▶ [Teks Latihan]
Dalam konteks pengaturan keterkaitan atau hubungan antara ketentuan surat berharga dalam KUHD dengan ketentuan dalam RUU Surat Berharga, maka ketentuan dalam KUHD adalah sebagai Lex Generalis sementara RUU Surat Berharga sebagai Lex Specialist. Hubungan atau keterkaitan seperti ini, telah pernah diterapkan dalam perundang-undangan yang lain, baik secara tegas maupun tidak tegas. Secara tegas maksudnya adalah dengan menyebutkan hubungan tersebut dalam salah satu pasal perundang-undangan sebagaimana ketentuan Pasal 1 KUHD terhadap KUH Perdata. Sementara secara tidak tegas, adalah dengan tidak menyebutkan secara langsung dalam satu pasal namun ketentuan yang lama tidak dicabut atau masih berlaku.
Dalam konteks ini, ketentuan surat berharga dalam KUHD adalah sebagai Lex Generalist sementara itu RUU Surat Berharga adalah sebagai Lex Specialist-nya. Dengan demikian, pengaturan surat berharga sebagaimana telah diatur dalam KUHD seperti ketentuan cek, wesel, surat sanggup, dan lain sebagainya, masih tetap berlaku, disamping terdapat juga ketentuan-ketentuan surat berharga yang diatur dalam RUU Surat Berharga.
b. Pencabutan ketentuan Surat Berharga dalam KUHD yang digantikan dengan RUU Surat Berharga.
Alternatif kedua adalah dengan menyatakan secara tegas bahwa ketentuan dalam KUHD dinyatakan tidak berlaku lagi dan digantikan dengan RUU Surat Berharga. Pilihan ini mempersyaratkan bahwa ketentuan-ketentuan yang terdapat dalam RUU Surat Berharga harus bersifat komprehensif dan lengkap, yang memuat antara lain mengenai definisi surat berharga, jenis-jenis surat berharga, syarat formil dan materil dan lain-lain.
Alternatif pencabutan ini dan mengantikan dengan RUU Surat Berharga tersendiri, tidak dapat dilepaskan pada fakta bahwa keberadaan KUHD yang telah sangat berusia lama sehingga dalam banyak hal tidak sesuai lagi dalam perkembangan zaman. Dalam perkembangannya, pengaturan Surat Berharga dalam KUHD juga telah ketinggalan mengingat dalam KUHD pengkategorian surat berharga hanya sebatas alat pembayaran (payment instrument).
c. Amandemen Ketentuan Surat Berharga Langsung di KUHD
Melalui alternatif ini, keberadaan Surat Berharga yang diatur masih tetap berlaku dan tetap menjadi rujukan sementara itu hal-hal yang dianggap tidak relevan lagi dapat dicabut dan dapat menambahkan ketentuan-ketentuan baru yang sekiranya diperlukan, dalam KUHD secara langsung. Metode ini sebenarnya tidak dikenal dalam sistem hukum Indonesia, khususnya dalam tingkatan peraturan perundang-undangan , tapi dipakai dalam amandemen konstitusi RI: Undang-Undang Dasar Negara Republik Indonesia Tahun 1945.

▶ [Langkah Pengerjaan]
1 - Menurut teks tentang surat berharga, metode amandemen ketentuan secara langsung di KUHD dipakai dalam amandemen apa?
2 - Salin persis bagian teks tentang surat berharga, mulai dari kata-kata "Dalam konteks ini, ketentuan" sampai kata-kata "dalam RUU Surat Berharga.".

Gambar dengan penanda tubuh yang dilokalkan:
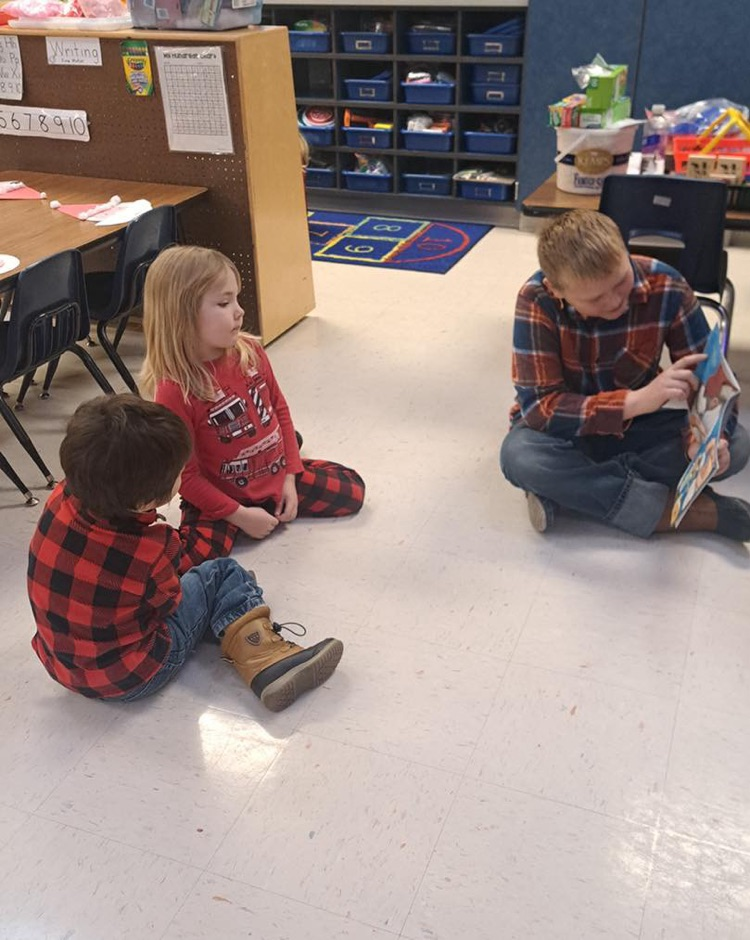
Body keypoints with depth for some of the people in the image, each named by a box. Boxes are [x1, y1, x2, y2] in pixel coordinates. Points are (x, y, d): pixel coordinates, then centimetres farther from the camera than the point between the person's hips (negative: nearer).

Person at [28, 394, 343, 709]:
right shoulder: (151, 551, -31)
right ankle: (267, 663, -1)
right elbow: (168, 602, -10)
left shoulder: (62, 498, -17)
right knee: (224, 574, 5)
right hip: (130, 680, -6)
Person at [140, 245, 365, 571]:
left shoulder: (250, 352, -9)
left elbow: (279, 408, 5)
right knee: (187, 564, -28)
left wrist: (290, 474, 1)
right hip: (220, 496, -5)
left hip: (277, 474, 6)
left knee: (352, 491, 9)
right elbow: (185, 474, -20)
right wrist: (240, 515, -17)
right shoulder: (174, 392, -27)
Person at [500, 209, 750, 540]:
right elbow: (538, 406, -29)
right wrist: (639, 401, -40)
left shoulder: (666, 287, -20)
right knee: (519, 454, -36)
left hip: (638, 426, 3)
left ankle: (570, 488, -24)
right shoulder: (537, 300, -26)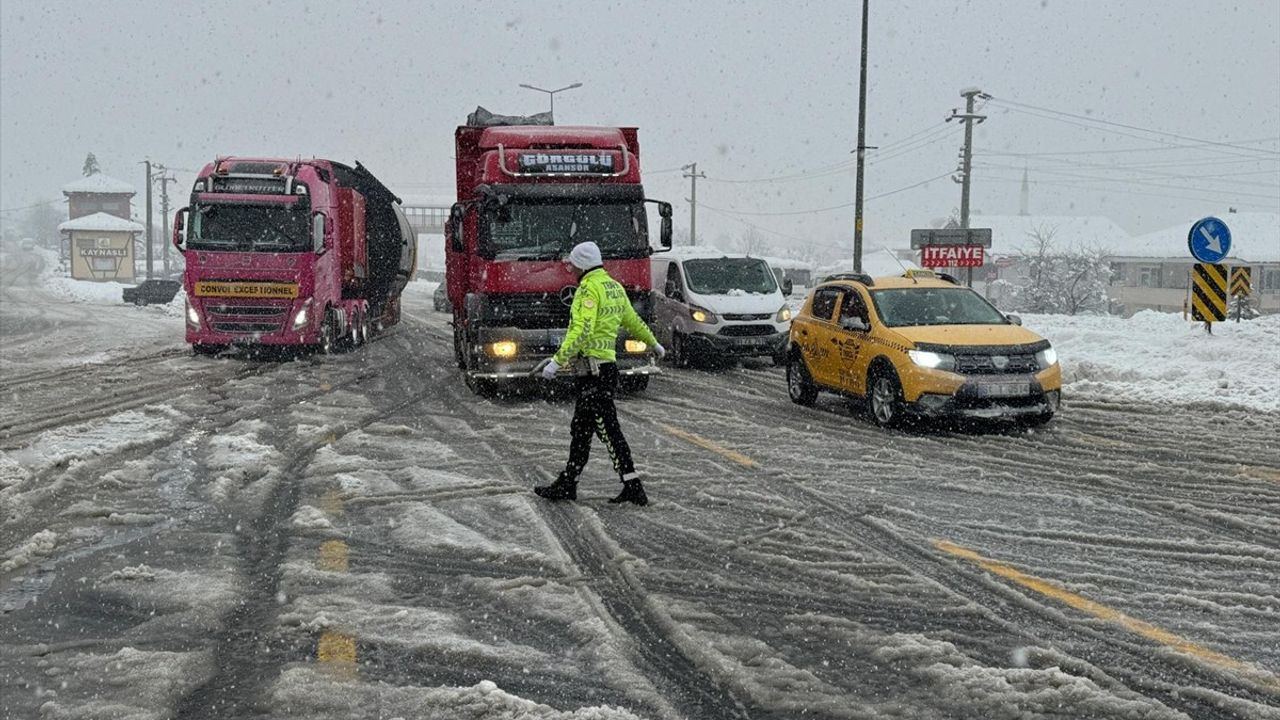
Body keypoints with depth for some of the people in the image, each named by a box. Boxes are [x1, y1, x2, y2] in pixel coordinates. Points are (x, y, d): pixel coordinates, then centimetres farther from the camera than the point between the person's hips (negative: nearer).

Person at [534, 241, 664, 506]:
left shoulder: (590, 287, -14)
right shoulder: (615, 287, 15)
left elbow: (582, 331, -24)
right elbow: (633, 321, 27)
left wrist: (558, 360, -26)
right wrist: (654, 344, 43)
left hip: (594, 369, -10)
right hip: (605, 366, 10)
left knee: (608, 430, -7)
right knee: (580, 429, 14)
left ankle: (633, 487, -6)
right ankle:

▶ [Hasil yang Diharapkan]
1 - Metode itu dipakai dalam amandemen konstitusi RI, yaitu Undang-Undang Dasar Negara Republik Indonesia Tahun 1945.

2 -
Dalam konteks ini, ketentuan surat berharga dalam KUHD adalah sebagai Lex Generalist sementara itu RUU Surat Berharga adalah sebagai Lex Specialist-nya. Dengan demikian, pengaturan surat berharga sebagaimana telah diatur dalam KUHD seperti ketentuan cek, wesel, surat sanggup, dan lain sebagainya, masih tetap berlaku, disamping terdapat juga ketentuan-ketentuan surat berharga yang diatur dalam RUU Surat Berharga.